Pada tahun 2026, definisi kolektif Barat akan berubah setelah Washington menarik diri dari peran “polisi global” dan berakhirnya “hegemoni Barat” atas seluruh dunia, menurut analis Ihar Tyshkevich yang berbasis di Kyiv.
Dunia yang benar-benar “multi-polar” sedang muncul ketika Tiongkok meningkatkan pengaruh dan dominasi globalnya di Asia, namun masih belum dapat sepenuhnya menantang dominasi Washington, katanya pada konferensi pers di Kyiv pada hari Senin.
Proses ini juga akan memicu “erosi” hukum internasional yang akan mempengaruhi posisi Ukraina, katanya.
Bagi Ukraina, perkembangan terburuk adalah “skenario Finlandia,” kata Tyshkevich, mengacu pada perang Finlandia-Soviet tahun 1939, ketika Moskow mencoba merebut kembali provinsinya pada era Tsar.
Meskipun pasukan Soviet menderita kerugian besar yang mendorong invasi Nazi Jerman ke Uni Soviet pada tahun 1941, Moskow memotong sepersepuluh wilayah Finlandia dan memaksa Helsinki untuk mengakuinya.
Dalam kasus Ukraina, “skenario Finlandia” berarti pengakuan Kyiv atas wilayah yang diduduki Moskow sebagai bagian dari Rusia.
Tyshkevych menyebut skenario lain yang mungkin terjadi adalah “Georgia” mengacu pada perang tahun 2008 antara Rusia dan Georgia, ketika Moskow mengalahkan pasukan Georgia yang lebih kecil dan “mengakui” dua wilayah yang memisahkan diri– Ossetia Selatan dan Abkhazia– sebagai “merdeka.”

Bagi Ukraina, skenario Georgia berarti tidak adanya kendali atas wilayah-wilayah pendudukan, namun penolakan Kyiv untuk mengakui wilayah-wilayah tersebut sebagai milik Rusia.
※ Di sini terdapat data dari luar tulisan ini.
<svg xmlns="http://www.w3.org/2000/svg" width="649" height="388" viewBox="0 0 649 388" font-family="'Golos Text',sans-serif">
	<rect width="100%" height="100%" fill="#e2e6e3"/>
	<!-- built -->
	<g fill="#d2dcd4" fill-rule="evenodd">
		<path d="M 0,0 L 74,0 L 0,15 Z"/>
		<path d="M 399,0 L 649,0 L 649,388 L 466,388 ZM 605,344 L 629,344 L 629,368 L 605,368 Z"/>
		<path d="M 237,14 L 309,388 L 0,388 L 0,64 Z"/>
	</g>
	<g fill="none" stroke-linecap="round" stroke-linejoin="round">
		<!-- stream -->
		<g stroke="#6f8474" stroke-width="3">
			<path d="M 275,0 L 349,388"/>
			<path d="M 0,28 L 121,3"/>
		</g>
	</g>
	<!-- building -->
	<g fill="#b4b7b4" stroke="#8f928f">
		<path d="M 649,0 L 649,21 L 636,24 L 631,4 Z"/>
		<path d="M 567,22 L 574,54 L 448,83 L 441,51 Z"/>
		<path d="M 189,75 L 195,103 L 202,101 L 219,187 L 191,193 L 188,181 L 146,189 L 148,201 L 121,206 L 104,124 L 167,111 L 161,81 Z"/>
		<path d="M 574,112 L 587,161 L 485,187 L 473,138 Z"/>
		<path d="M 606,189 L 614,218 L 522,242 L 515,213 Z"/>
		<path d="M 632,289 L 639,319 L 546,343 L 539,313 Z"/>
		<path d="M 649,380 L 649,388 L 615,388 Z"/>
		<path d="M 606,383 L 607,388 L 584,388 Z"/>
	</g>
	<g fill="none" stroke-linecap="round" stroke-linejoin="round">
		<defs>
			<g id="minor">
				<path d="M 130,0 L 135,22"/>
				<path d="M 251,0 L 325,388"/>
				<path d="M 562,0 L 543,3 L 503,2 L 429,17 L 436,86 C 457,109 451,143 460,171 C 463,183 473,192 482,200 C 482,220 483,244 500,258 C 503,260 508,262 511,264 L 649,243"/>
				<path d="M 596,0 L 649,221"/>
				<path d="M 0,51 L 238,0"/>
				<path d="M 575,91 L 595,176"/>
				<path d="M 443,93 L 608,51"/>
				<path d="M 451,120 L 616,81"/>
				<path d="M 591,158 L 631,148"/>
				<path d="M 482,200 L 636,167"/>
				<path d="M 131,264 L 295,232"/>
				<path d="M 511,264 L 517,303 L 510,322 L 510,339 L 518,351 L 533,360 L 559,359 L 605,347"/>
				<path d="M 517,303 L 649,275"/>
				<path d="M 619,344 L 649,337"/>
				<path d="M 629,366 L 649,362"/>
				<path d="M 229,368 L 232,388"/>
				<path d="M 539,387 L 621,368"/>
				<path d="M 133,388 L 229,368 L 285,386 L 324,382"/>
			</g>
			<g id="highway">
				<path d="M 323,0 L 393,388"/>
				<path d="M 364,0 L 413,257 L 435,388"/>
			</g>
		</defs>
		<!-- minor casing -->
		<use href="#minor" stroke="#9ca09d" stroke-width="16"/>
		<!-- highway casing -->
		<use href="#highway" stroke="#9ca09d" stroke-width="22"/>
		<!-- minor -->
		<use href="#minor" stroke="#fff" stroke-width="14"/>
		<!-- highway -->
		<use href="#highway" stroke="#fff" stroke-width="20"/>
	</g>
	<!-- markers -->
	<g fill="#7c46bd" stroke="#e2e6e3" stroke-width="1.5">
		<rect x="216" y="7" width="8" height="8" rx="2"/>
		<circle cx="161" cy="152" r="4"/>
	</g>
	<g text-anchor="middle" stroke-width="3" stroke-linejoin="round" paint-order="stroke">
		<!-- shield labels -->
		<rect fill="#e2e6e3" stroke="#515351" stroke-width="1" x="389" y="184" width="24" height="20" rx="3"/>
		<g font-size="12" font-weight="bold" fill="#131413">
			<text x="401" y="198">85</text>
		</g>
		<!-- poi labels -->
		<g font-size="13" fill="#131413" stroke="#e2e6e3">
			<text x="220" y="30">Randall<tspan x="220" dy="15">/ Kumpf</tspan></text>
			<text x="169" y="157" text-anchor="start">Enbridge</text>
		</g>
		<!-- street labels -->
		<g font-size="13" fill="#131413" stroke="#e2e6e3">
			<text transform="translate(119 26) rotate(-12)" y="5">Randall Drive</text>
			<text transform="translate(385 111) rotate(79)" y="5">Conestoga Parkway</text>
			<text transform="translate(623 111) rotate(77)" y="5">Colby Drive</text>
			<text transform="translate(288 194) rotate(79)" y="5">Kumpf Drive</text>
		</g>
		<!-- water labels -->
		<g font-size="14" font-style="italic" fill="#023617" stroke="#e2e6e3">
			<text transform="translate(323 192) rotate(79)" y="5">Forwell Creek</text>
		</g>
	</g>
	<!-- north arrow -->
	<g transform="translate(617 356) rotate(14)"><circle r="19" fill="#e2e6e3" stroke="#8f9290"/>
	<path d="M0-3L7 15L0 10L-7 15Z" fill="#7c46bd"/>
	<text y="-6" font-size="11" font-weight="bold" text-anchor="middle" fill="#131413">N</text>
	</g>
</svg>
Skenario “sementara” yang ketiga berarti perang terhenti dan perundingan terus berlanjut, katanya.
Hanya ada satu skenario untuk mengakhiri perang, menurut Nikolay Mitrokhin, peneliti di Universitas Bremen Jerman.
Ukraina akan “diusir” dari sisa seperlima wilayah tenggara Donetsk– atau harus meninggalkannya secara sukarela dan mengakui hilangnya 90 persen wilayah tetangganya Zaporizhia dan 15 persen Dnipropetrovsk yang saat ini dikuasai Rusia, katanya.
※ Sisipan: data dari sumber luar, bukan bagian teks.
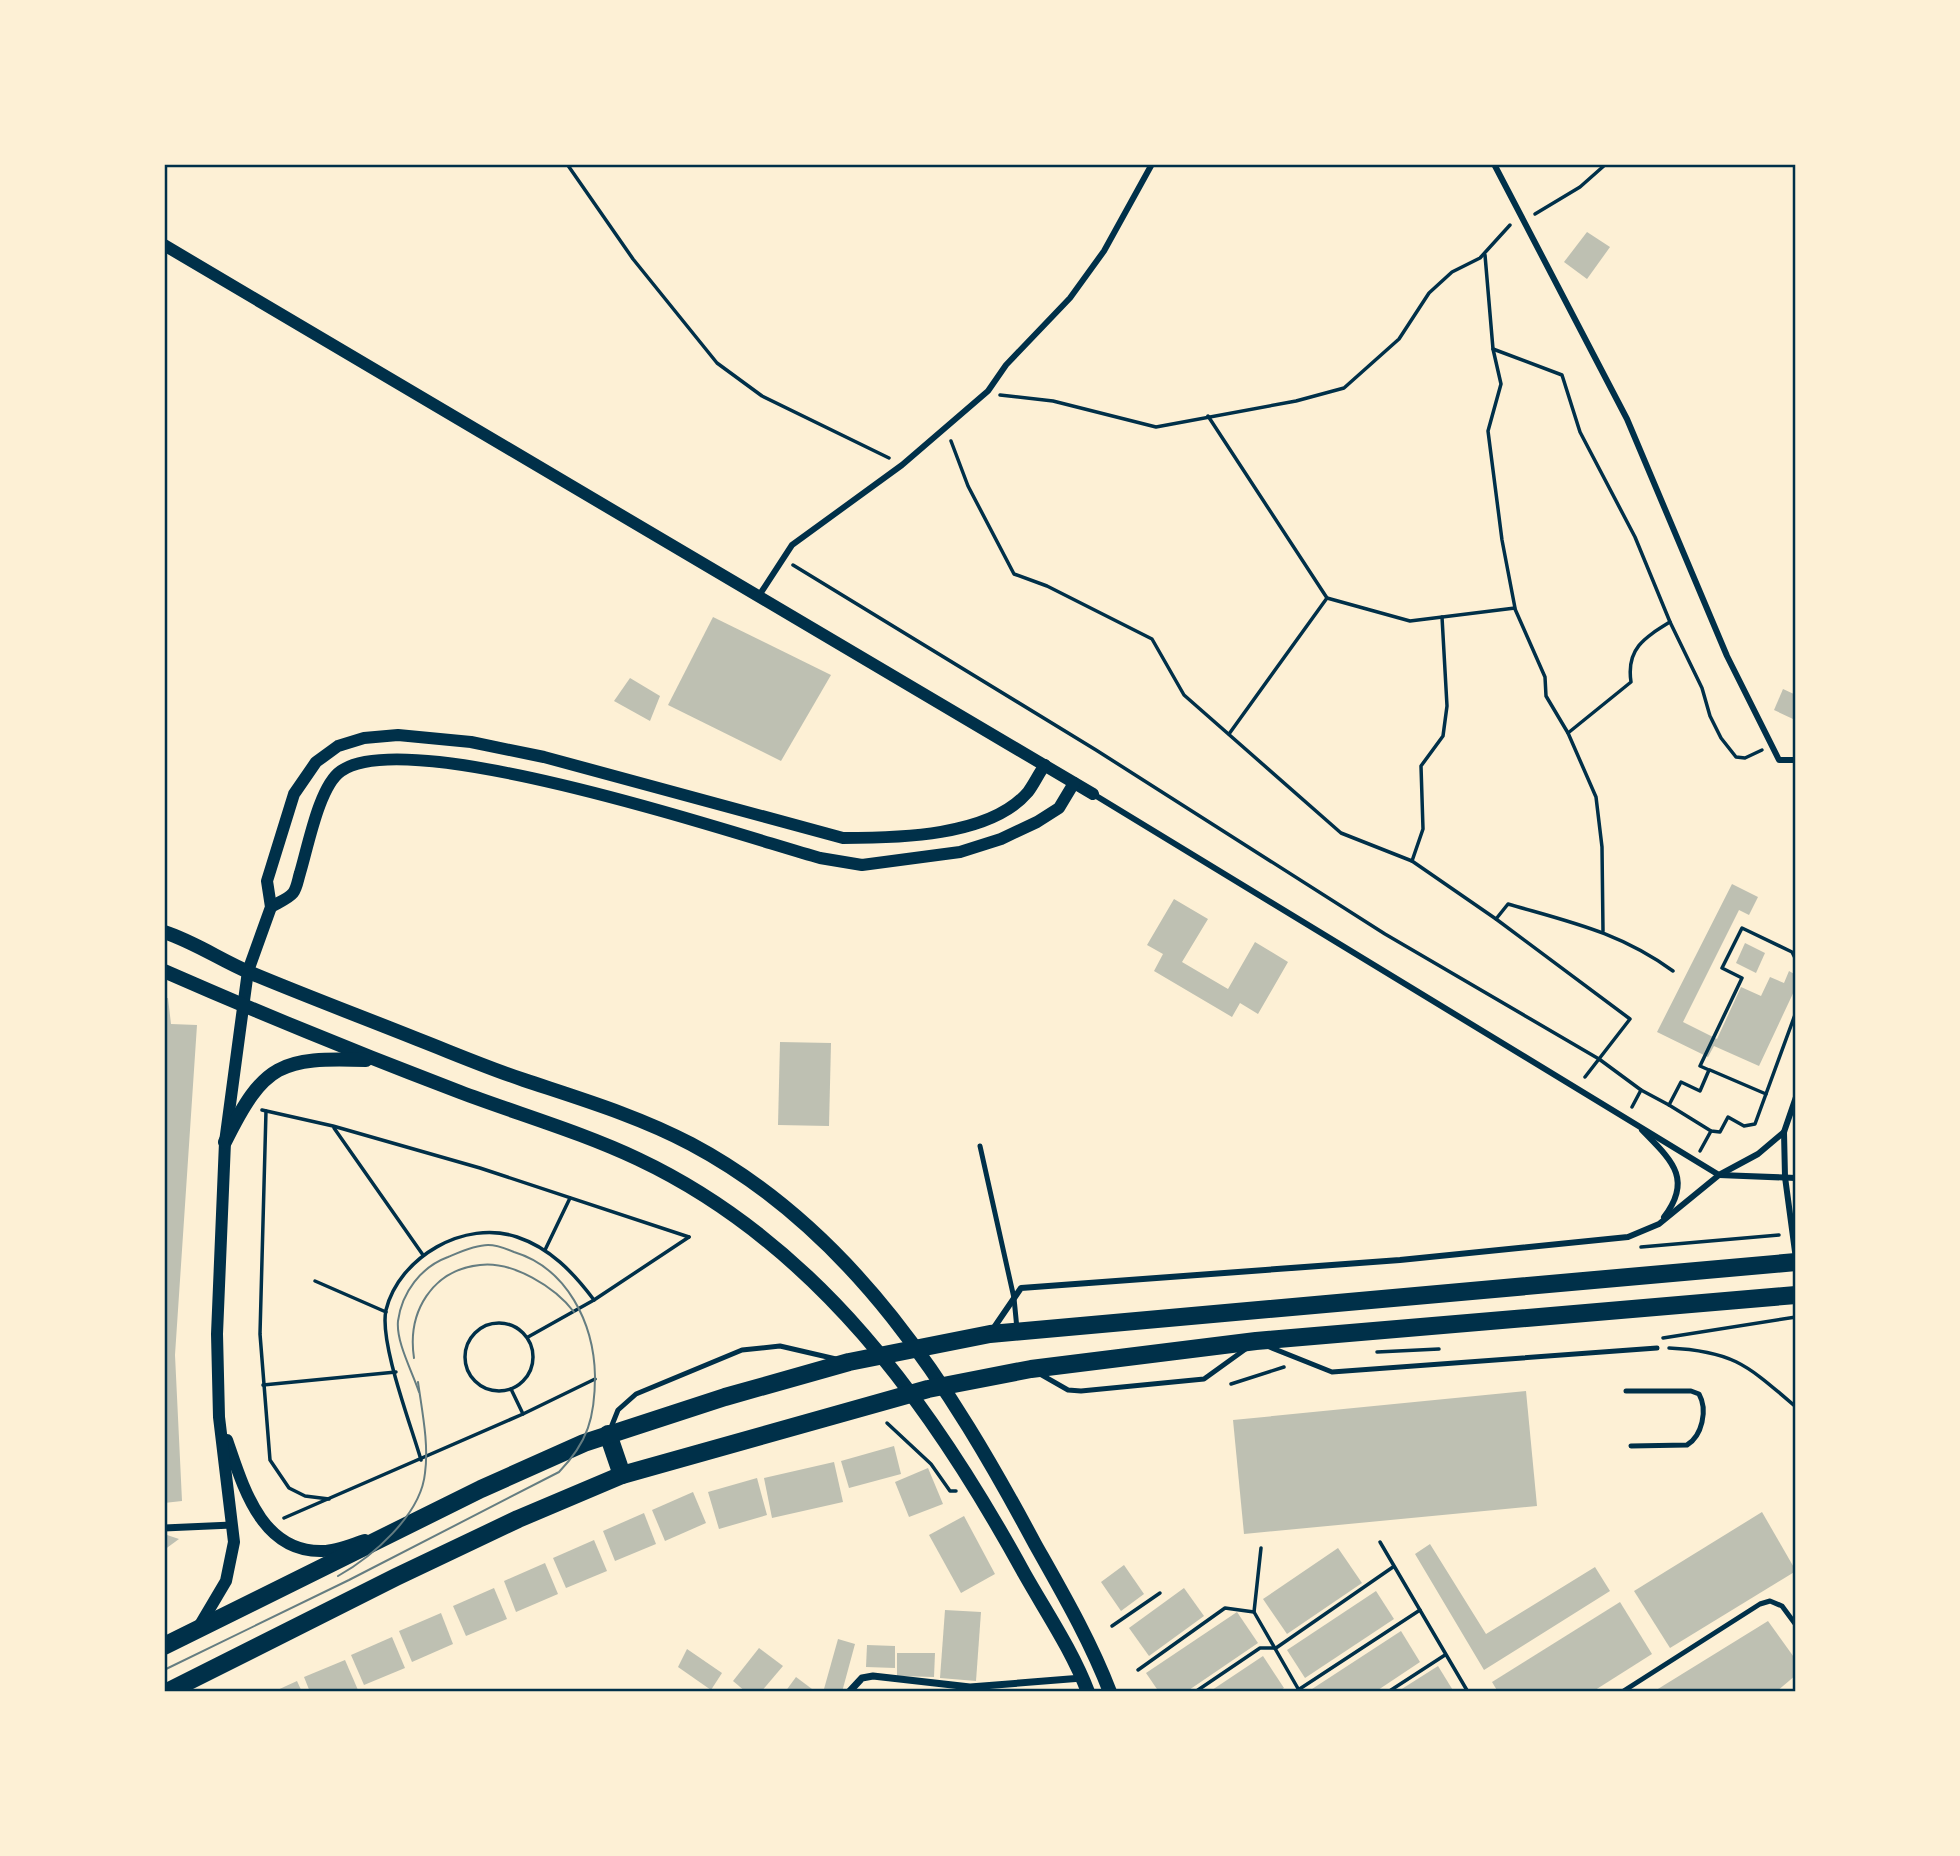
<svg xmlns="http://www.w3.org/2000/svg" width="1960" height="1856" font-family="'Sofia Sans Condensed',sans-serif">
<rect width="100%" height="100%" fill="#fdf0d5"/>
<!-- building -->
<g fill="#bec0b2">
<path d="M 1587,232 L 1610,247 L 1587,279 L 1564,262 Z"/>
<path d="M 713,617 L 831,675 L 781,761 L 668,705 Z"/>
<path d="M 630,678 L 660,696 L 650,721 L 614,701 Z"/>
<path d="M 1783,689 L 1796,695 L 1793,719 L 1774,710 Z"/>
<path d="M 1732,884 L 1758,897 L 1749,915 L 1739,910 L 1683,1022 L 1717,1039 L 1741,987 L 1761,996 L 1770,977 L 1784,983 L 1789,971 L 1796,975 L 1796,987 L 1759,1066 L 1714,1046 L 1708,1057 L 1657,1032 Z"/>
<path d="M 1174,899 L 1208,919 L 1182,962 L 1228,989 L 1255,942 L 1288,962 L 1258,1014 L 1240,1003 L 1232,1017 L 1154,971 L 1163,954 L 1147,945 Z"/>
<path d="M 1745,943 L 1765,953 L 1756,973 L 1736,963 Z"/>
<path d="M 164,998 L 168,998 L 171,1024 L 197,1025 L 175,1355 L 182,1501 L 164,1503 Z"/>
<path d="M 780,1042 L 831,1043 L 829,1126 L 778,1125 Z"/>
<path d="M 1526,1391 L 1537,1506 L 1244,1534 L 1233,1420 Z"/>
<path d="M 894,1446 L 901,1474 L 849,1488 L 841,1461 Z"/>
<path d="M 834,1462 L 843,1502 L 772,1518 L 764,1478 Z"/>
<path d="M 928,1468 L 943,1504 L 909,1517 L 895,1482 Z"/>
<path d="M 757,1478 L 767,1515 L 719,1529 L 708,1492 Z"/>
<path d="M 693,1492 L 706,1523 L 665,1541 L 652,1510 Z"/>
<path d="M 1762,1512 L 1796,1571 L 1670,1648 L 1634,1591 Z"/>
<path d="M 644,1513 L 656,1544 L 615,1561 L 603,1531 Z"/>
<path d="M 964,1516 L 995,1574 L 961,1593 L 929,1535 Z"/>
<path d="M 164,1534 L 179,1539 L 164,1550 Z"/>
<path d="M 594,1540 L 607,1571 L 566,1588 L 553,1558 Z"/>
<path d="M 1430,1544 L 1486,1634 L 1595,1567 L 1610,1591 L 1484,1670 L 1415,1554 Z"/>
<path d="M 1338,1548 L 1362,1583 L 1287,1634 L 1263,1599 Z"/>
<path d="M 545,1563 L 558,1594 L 516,1612 L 504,1581 Z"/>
<path d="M 1124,1565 L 1144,1594 L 1121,1611 L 1101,1582 Z"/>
<path d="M 494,1588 L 507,1619 L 466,1636 L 453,1606 Z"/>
<path d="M 1184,1588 L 1204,1616 L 1149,1656 L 1129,1628 Z"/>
<path d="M 1376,1591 L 1394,1619 L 1305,1678 L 1287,1650 Z"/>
<path d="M 1620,1602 L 1652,1654 L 1592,1692 L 1498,1692 L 1492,1682 Z"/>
<path d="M 945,1610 L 981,1612 L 976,1681 L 940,1678 Z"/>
<path d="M 1237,1612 L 1258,1643 L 1186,1692 L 1159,1692 L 1146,1673 Z"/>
<path d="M 441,1613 L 453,1644 L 412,1662 L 399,1631 Z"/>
<path d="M 1768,1621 L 1796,1660 L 1796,1675 L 1776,1692 L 1653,1692 Z"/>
<path d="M 1401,1631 L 1420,1662 L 1375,1692 L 1314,1692 L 1312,1689 Z"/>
<path d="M 392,1637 L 405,1668 L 364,1685 L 351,1655 Z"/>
<path d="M 838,1639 L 855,1644 L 842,1692 L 833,1692 L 824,1689 Z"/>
<path d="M 867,1645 L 895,1646 L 895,1668 L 866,1667 Z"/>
<path d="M 759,1648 L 783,1666 L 761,1692 L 746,1692 L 733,1681 Z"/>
<path d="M 687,1649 L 722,1673 L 711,1690 L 678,1667 Z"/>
<path d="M 897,1653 L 935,1653 L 934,1677 L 897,1676 Z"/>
<path d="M 1263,1656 L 1284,1688 L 1278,1692 L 1209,1692 Z"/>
<path d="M 345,1660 L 358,1690 L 310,1692 L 304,1677 Z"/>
<path d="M 1438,1666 L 1454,1692 L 1397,1692 Z"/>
<path d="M 796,1677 L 816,1692 L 785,1692 Z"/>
<path d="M 297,1681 L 302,1692 L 273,1692 Z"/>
</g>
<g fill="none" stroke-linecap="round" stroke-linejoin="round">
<!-- path -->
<g stroke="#003049" stroke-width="3.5">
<path d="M 567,164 L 633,259 L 717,363 L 762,396 L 889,458"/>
<path d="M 1535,214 L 1580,187 L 1606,164"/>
<path d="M 1493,349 L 1562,375 L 1580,432 L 1635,537 L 1670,622 C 1644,638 1626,649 1631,682 L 1568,733"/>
<path d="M 1000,395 L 1053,401 L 1156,427 L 1296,401 L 1344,388 L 1399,339 L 1429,293 L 1452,272 L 1480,258 L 1510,225"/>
<path d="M 1208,416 L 1327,598 L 1229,734"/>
<path d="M 951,441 L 968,486 L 1014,574 L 1047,586 L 1152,639 L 1184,695 L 1341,833 L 1412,861 L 1496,919 L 1630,1019 L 1585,1077"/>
<path d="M 793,565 L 1096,750 L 1385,934 L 1599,1059 L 1641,1090"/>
<path d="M 1327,598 L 1410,621 L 1515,608 L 1502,540 L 1488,431 L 1501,384 L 1493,349 L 1485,255"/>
<path d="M 1515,609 L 1545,677 L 1546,696 L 1568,733 L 1596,797 L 1602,847 L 1603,931"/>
<path d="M 1670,622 L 1702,688 L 1710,716 L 1721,738 L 1736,757 L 1745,758 L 1762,750"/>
<path d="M 1412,861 L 1423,829 L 1421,766 L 1443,736 L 1447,706 L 1442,617"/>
<path d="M 1496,919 L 1508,904 C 1570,922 1619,932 1673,971"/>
<path d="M 1710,1070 L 1766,1094"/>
<path d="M 1669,1105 L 1711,1131 L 1720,1132 L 1728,1117 L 1744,1126 L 1755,1124 L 1796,1012"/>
<path d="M 1632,1107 L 1641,1090 L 1669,1105 L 1681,1082 L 1700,1091 L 1709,1070 L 1700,1066 L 1742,978 L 1722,968 L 1742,928 L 1792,952 L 1796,960"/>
<path d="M 262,1110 L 333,1126 L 480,1168 L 689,1237"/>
<path d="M 266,1111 L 260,1334 L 270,1460 L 289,1488 L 305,1496 L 329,1499"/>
<path d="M 334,1128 L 423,1255"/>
<path d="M 1700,1151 L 1711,1131"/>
<path d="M 1641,1247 L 1779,1235"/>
<path d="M 545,1250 L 570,1198"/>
<path d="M 315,1281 L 386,1312"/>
<circle cx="499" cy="1357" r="34"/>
<path d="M 528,1337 L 594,1300 L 689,1237"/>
<path d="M 1663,1338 L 1796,1317"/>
<path d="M 1669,1348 C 1734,1351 1748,1366 1796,1407"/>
<path d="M 1377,1352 L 1439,1349"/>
<path d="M 1231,1384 L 1284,1367"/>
<path d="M 263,1385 L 396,1372"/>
<path d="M 511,1389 L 523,1414"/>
<path d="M 887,1423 L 931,1464 L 950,1491 L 956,1491"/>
<path d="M 421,1460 C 411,1425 379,1342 386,1310 C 399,1257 465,1219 517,1237 C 550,1248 573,1272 594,1300"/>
<path d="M 284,1518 L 523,1414 L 595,1379"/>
<path d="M 1380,1542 L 1468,1692"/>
<path d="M 1261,1548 L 1254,1612 L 1300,1692"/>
<path d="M 1112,1626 L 1160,1593"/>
<path d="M 1138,1670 L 1225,1608 L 1254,1612"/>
<path d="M 1195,1692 L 1260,1648 L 1276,1648 L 1393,1567"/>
<path d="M 1295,1692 L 1420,1610"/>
<path d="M 1388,1692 L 1445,1655"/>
</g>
<!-- service -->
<g stroke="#003049" stroke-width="5">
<path d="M 980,1146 L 1014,1298 L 1017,1329"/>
<path d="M 1267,1346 L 1332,1372 L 1657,1348"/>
<path d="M 1040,1374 L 1068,1390 L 1081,1391 L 1204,1379 L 1247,1348"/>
<path d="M 1626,1391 L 1691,1391 L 1699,1394 C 1708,1410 1702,1436 1687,1445 L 1631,1446"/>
<path d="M 610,1430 L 618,1410 L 636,1394 L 742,1350 L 780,1346 L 836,1359"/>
<path d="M 1622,1692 L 1760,1604 L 1770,1601 L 1782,1606 L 1796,1625"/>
</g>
<!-- pedestrian -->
<g stroke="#003049" stroke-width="6">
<path d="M 1494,164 L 1627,419 L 1727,656 L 1779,760 L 1796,760"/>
<path d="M 760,594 L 792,545 L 902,465 L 988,391 L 1006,365 L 1070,298 L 1104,251 L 1152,164"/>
<path d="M 1093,794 L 1719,1175 L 1796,1178"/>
<path d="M 1796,1097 L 1784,1132 L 1785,1177 L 1796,1259"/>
<path d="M 1642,1130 C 1670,1159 1694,1178 1664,1217"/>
<path d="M 993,1329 L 1021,1288 L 1400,1260 L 1628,1237 L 1659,1224 L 1719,1175 L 1758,1154 L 1784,1132"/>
</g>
<!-- minor -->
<g stroke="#003049" stroke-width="7">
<path d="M 164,1528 L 232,1525"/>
<path d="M 849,1692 L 862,1678 L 873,1676 L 970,1687 L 1082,1678"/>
</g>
<!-- tertiary -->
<g stroke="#003049" stroke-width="12">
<path d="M 164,245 L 1093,794"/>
<path d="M 271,907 C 277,903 288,899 293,893 C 297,888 298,879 300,873 C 308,847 319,786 341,771 C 409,724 735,834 820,858 L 862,865 L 960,852 L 1001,839 L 1037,822 L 1059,808 L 1074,783"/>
<path d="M 227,1440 C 243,1486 261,1553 323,1551 C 336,1551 352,1544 365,1540"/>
<path d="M 197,1630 L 226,1581 L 234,1542 L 219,1417 L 217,1334 L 225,1142 L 240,1030 L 248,971 L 271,907 L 267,881 L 294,794 L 316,762 L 338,746 L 364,738 L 398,735 L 471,742 L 544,757 L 843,838 C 896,838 990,837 1028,792 C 1034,784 1039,773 1045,765"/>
</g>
<!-- secondary -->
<g stroke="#003049" stroke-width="14">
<path d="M 164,932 C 195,942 222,961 251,973 C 306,996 362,1017 417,1039 C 453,1053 488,1068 524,1080 C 581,1099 638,1116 691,1144 C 853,1230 951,1387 1035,1544 C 1062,1592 1090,1640 1110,1692"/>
<path d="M 164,971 C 262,1014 360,1054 460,1092 C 518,1114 581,1132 638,1159 C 816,1243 932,1405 1024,1573 C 1046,1612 1072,1650 1088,1692"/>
<path d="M 225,1142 C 264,1063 281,1057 366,1060"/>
</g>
<!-- primary -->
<g stroke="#003049" stroke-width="18">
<path d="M 608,1434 L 622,1475"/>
<path d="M 164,1646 L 481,1489 L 584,1443 L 725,1397 L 849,1362 L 990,1334 L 1796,1262"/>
<path d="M 167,1692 L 396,1577 L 518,1519 L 622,1475 L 928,1389 L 1031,1369 L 1256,1341 L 1796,1295"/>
</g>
<!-- tram -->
<g stroke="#657d81" stroke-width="2">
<path d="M 414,1358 C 407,1312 432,1270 480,1265 C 513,1261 555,1287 574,1312"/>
<path d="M 338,1576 C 372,1557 421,1515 425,1473 C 429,1444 422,1411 418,1382"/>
<path d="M 164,1670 L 349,1580 L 559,1472 C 588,1442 595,1417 595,1376 C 594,1323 567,1268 514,1252 C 507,1249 496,1245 488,1245 C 475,1245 460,1252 448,1257 C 421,1267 402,1292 398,1321 C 396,1342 412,1371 419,1392"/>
</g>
</g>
<!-- border -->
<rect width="1960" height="1856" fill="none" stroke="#fdf0d5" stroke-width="332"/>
<rect x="166" y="166" width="1628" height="1524" fill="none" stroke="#003049" stroke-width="2.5"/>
</svg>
‘Donetsk adalah sumber masalah kami’
Karena tekanan Barat dalam menerapkan sanksi terhadap Rusia “lemah”, karena terlalu banyak negara yang tertarik untuk mengabaikan sanksi tersebut dan berdagang dengan Moskow, Kremlin memiliki sumber daya yang cukup untuk melanjutkan perang setidaknya selama dua tahun ke depan, katanya.
Pada gilirannya, Ukraina memiliki sumber daya untuk melawan, namun pemerintahannya yang “korup dan pengecut” tidak mampu memobilisasi cukup tenaga kerja, katanya.
Akibatnya, pasukan Ukraina perlahan-lahan mundur ke arah-arah penting karena arbitrator Barat tidak dapat meyakinkan Rusia untuk berhenti, katanya.
“Namun, ada kemungkinan bahwa Trump dan pemerintahannya akan memaksa Zelenskyy meninggalkan Donetsk atau mengadakan pemungutan suara (presiden) pada masa perang dan benar-benar mengubah tim yang memerintah Ukraina,” kata Mitrokhin kepada Al Jazeera.
Sementara itu, rata-rata warga Ukraina semakin lelah dengan perang, penembakan Rusia, pemadaman listrik, dan kemerosotan ekonomi.
“Donetsk adalah sumber masalah kita. Biarkan Rusia memilikinya dan membayar puluhan miliar untuk memulihkannya,” Taras Tymoshchuk, mantan ekonom berusia 63 tahun, mengatakan kepada Al Jazeera, merujuk pada pemberontakan separatis yang didukung Moskow di Donetsk dan negara tetangga Luhansk pada tahun 2014 “Saya ingin bangun karena burung-burung berkicau, bukan karena saya mendengar drone dan rudal Rusia.”